Work in the field of education-themed virtual reality is already underway. A team from Harvard University has created The Giza Project, a piece of software that allows you to travel through time and virtually explore the pyramids without leaving your home or paying for a flight to Egypt. Developers are also creating a virtual experience where you can "visit" Ancient Rome.

These kinds of initiatives stand to revolutionize education, Luckey said.

"What if you could not spend all those resources; if you could send not college students but any person of any age to go see the ruins as they exist today and as they existed during the height of the Roman Empire--that's something that's impossible to do today," he said. "You could throw as much money as you want at it and it can't happen. I think virtual reality will make that possible."

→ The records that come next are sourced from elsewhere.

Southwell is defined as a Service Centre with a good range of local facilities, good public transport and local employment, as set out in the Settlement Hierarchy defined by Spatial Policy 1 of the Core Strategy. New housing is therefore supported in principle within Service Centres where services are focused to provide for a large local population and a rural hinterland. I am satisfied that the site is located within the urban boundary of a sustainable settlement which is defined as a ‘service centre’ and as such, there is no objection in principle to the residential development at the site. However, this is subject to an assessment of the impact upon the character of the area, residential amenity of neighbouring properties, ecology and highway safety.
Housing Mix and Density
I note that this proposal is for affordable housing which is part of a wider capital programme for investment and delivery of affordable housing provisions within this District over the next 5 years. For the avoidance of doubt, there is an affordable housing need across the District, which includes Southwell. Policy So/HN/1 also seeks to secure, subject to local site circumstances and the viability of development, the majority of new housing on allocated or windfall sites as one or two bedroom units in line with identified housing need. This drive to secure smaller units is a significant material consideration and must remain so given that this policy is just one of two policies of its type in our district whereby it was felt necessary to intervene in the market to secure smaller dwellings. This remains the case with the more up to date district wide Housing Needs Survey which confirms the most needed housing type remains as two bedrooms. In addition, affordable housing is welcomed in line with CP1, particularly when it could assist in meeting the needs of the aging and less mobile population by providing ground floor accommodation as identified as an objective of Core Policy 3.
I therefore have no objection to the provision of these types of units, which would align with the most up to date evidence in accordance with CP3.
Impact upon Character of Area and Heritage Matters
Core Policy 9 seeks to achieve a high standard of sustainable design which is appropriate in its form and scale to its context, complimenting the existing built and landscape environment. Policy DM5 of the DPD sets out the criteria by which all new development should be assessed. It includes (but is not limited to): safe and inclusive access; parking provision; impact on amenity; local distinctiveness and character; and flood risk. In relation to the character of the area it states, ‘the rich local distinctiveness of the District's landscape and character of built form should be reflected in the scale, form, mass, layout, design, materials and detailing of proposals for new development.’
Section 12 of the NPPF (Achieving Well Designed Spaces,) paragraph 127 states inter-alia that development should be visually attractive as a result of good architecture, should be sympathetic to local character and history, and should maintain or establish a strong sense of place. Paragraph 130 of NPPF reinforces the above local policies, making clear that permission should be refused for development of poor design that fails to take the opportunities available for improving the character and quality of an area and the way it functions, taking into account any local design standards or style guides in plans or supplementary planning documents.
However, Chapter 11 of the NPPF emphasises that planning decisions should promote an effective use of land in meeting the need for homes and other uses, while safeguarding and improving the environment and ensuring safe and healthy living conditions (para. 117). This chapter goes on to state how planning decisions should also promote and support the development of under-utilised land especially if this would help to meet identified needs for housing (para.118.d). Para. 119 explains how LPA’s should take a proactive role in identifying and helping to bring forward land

It's not just education that virtual reality could impact. Oculus VR CEO Brendan Iribe argued last year that virtual reality will disrupt a great many industries, including film. "Gravity was made for VR," Iribe said in October. "VR is going to have a big impact on film." The company also believes Oculus Rift will change gaming and "redefine fundamental human experiences."

If virtual reality is going to change the world in the way that Oculus believes it will, don't expect the revolution to happen anytime soon. Oculus Rift remains a developer-only prototype, and the company has made no indication as to when units will be available commercially and how much they will cost. Still, the company is preparing for a public rollout, as evidenced by the $75 million in venture capital funding it raised in December and the recent hiring of Electronic Arts veteran David DeMartini to lead a developer relations team.

At CES 2014 this week, Oculus VR showed off the latest iteration of Oculus Rift, a prototype called Crystal Cove. The head-mounted display boasts improved resolution from its 1080p OLED screen and a new real-position tracking system that utilizes an external camera.